Data to process:
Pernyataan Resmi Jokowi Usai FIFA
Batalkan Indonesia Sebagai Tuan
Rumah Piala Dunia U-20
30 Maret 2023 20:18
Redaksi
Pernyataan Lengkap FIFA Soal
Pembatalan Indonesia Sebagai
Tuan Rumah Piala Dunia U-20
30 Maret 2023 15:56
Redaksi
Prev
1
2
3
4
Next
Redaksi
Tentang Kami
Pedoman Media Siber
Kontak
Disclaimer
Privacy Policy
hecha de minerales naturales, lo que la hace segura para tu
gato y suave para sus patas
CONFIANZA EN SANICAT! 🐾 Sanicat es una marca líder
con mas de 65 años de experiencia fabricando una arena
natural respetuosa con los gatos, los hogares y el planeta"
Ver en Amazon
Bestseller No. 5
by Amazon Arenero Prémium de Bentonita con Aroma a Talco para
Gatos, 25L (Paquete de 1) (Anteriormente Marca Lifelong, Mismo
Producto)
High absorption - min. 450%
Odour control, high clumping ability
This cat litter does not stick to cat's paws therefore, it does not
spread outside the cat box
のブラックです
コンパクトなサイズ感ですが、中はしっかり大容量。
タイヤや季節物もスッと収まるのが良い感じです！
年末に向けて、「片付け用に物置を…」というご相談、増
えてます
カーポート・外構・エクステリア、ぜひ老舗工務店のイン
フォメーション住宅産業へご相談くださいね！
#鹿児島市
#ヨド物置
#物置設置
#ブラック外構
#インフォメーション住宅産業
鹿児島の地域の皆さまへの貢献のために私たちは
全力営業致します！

What you should do: For every entry above, give it back exactly as written.

Your solution:
Pernyataan Resmi Jokowi Usai FIFA
Batalkan Indonesia Sebagai Tuan
Rumah Piala Dunia U-20
30 Maret 2023 20:18
Redaksi
Pernyataan Lengkap FIFA Soal
Pembatalan Indonesia Sebagai
Tuan Rumah Piala Dunia U-20
30 Maret 2023 15:56
Redaksi
Prev
1
2
3
4
Next
Redaksi
Tentang Kami
Pedoman Media Siber
Kontak
Disclaimer
Privacy Policy
hecha de minerales naturales, lo que la hace segura para tu
gato y suave para sus patas
CONFIANZA EN SANICAT! 🐾 Sanicat es una marca líder
con mas de 65 años de experiencia fabricando una arena
natural respetuosa con los gatos, los hogares y el planeta"
Ver en Amazon
Bestseller No. 5
by Amazon Arenero Prémium de Bentonita con Aroma a Talco para
Gatos, 25L (Paquete de 1) (Anteriormente Marca Lifelong, Mismo
Producto)
High absorption - min. 450%
Odour control, high clumping ability
This cat litter does not stick to cat's paws therefore, it does not
spread outside the cat box
のブラックです
コンパクトなサイズ感ですが、中はしっかり大容量。
タイヤや季節物もスッと収まるのが良い感じです！
年末に向けて、「片付け用に物置を…」というご相談、増
えてます
カーポート・外構・エクステリア、ぜひ老舗工務店のイン
フォメーション住宅産業へご相談くださいね！
#鹿児島市
#ヨド物置
#物置設置
#ブラック外構
#インフォメーション住宅産業
鹿児島の地域の皆さまへの貢献のために私たちは
全力営業致します！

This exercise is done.